- [Problem to solve]: Restate word for word the material below, starting at the line that contains "Carretera Palma del Río, km" and stopping after the last line; skip pictures.

- - - -

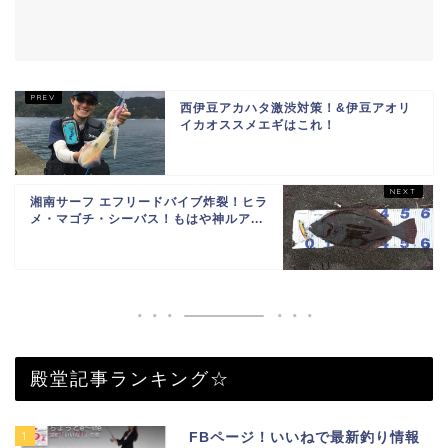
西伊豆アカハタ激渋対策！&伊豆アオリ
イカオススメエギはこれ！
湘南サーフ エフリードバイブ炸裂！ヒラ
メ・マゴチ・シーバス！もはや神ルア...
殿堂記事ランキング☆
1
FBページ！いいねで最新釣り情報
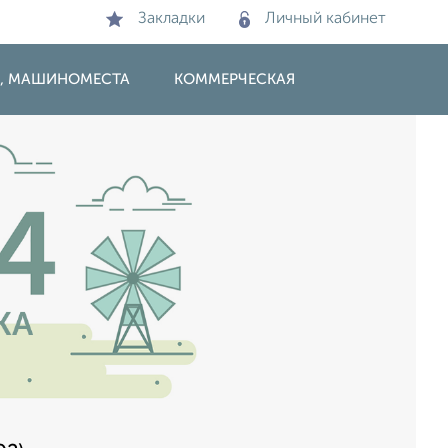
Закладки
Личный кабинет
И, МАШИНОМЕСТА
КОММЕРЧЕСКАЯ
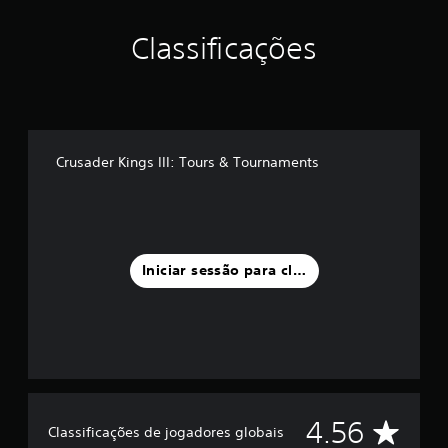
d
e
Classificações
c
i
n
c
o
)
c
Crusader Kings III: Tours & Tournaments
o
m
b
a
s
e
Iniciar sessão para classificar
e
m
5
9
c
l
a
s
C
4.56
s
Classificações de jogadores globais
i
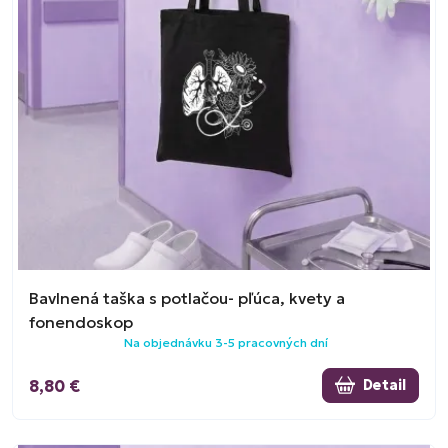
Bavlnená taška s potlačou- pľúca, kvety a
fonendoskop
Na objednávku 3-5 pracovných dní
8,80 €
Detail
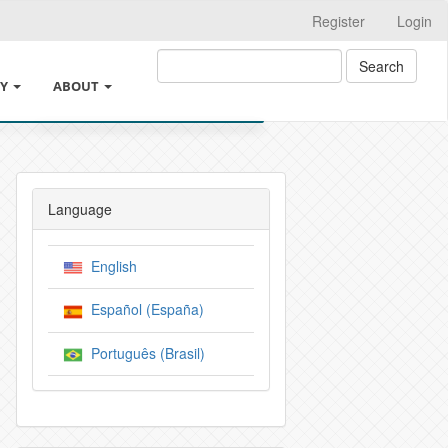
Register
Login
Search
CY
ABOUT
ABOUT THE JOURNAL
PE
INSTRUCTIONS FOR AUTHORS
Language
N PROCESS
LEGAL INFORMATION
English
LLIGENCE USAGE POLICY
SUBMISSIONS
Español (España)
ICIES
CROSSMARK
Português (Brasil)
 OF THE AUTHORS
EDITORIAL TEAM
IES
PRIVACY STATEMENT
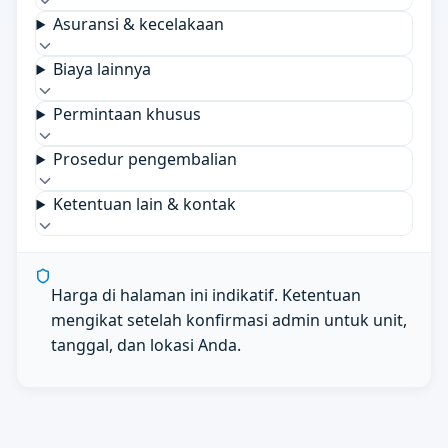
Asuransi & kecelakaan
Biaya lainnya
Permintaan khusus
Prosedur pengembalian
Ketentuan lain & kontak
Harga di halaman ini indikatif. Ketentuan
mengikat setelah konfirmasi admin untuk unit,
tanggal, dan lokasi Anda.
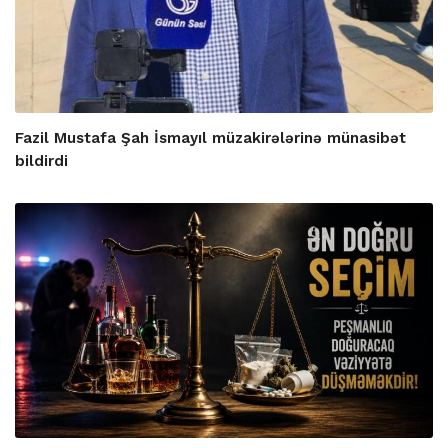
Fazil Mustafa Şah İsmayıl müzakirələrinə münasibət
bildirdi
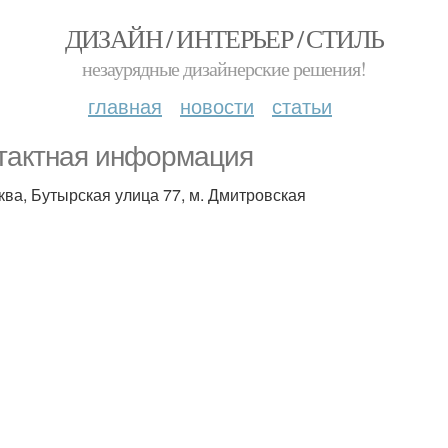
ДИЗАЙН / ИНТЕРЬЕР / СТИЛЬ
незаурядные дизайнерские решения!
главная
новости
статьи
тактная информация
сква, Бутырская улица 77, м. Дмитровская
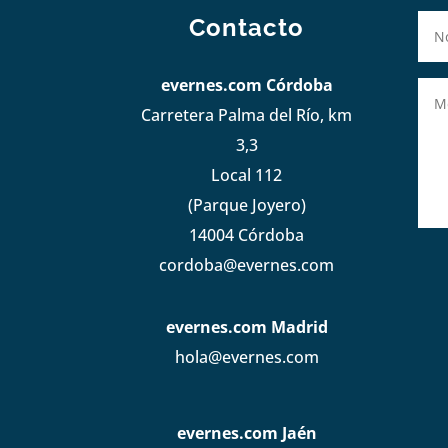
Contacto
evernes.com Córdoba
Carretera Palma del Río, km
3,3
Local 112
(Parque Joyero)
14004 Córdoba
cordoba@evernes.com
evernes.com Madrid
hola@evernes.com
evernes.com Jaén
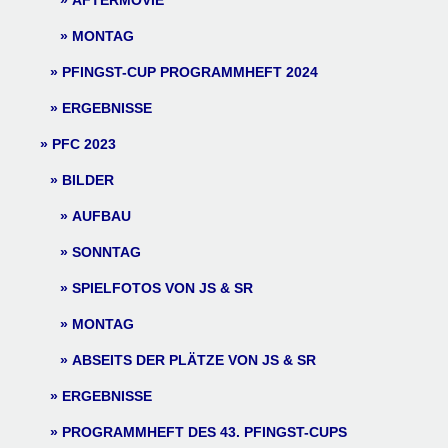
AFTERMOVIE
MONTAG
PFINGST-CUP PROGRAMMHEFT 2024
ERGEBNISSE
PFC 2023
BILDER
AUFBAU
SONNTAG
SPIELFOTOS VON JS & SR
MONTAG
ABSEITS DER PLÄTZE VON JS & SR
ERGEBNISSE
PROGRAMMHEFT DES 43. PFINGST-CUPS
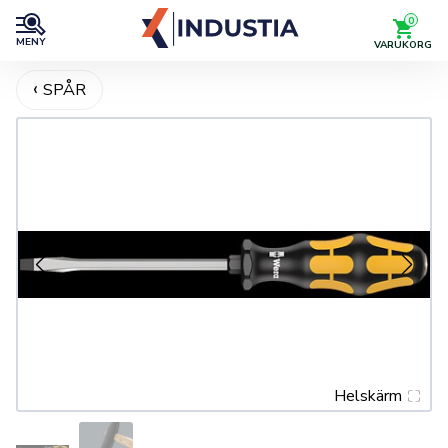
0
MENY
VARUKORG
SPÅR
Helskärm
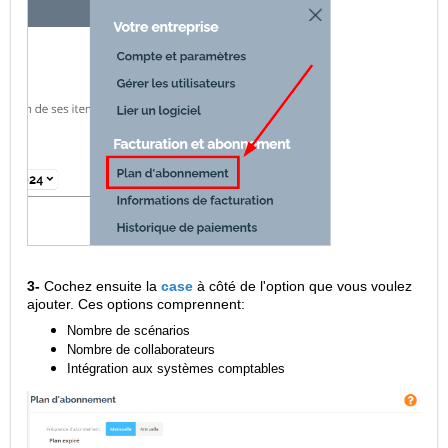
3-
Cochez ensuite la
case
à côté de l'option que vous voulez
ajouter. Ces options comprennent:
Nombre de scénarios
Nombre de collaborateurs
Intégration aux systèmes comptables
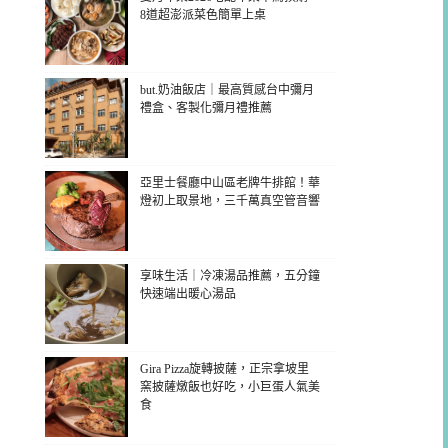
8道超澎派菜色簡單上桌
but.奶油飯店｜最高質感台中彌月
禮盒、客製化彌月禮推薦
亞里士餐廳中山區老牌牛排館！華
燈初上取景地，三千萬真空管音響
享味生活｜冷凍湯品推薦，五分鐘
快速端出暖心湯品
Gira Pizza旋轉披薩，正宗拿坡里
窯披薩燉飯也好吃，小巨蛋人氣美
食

- - - -

- [Completed task]:
Carretera Palma del Río, km
3,3
Local 112
(Parque Joyero)
14004 Córdoba
cordoba@evernes.com
evernes.com Madrid
hola@evernes.com
evernes.com Jaén
AFTERMOVIE
MONTAG
PFINGST-CUP PROGRAMMHEFT 2024
ERGEBNISSE
PFC 2023
BILDER
AUFBAU
SONNTAG
SPIELFOTOS VON JS & SR
MONTAG
ABSEITS DER PLÄTZE VON JS & SR
ERGEBNISSE
PROGRAMMHEFT DES 43. PFINGST-CUPS
0
MENY
VARUKORG
SPÅR
Helskärm
3-
Cochez ensuite la
case
à côté de l'option que vous voulez
ajouter. Ces options comprennent:
Nombre de scénarios
Nombre de collaborateurs
Intégration aux systèmes comptables
8道超澎派菜色簡單上桌
but.奶油飯店｜最高質感台中彌月
禮盒、客製化彌月禮推薦
亞里士餐廳中山區老牌牛排館！華
燈初上取景地，三千萬真空管音響
享味生活｜冷凍湯品推薦，五分鐘
快速端出暖心湯品
Gira Pizza旋轉披薩，正宗拿坡里
窯披薩燉飯也好吃，小巨蛋人氣美
食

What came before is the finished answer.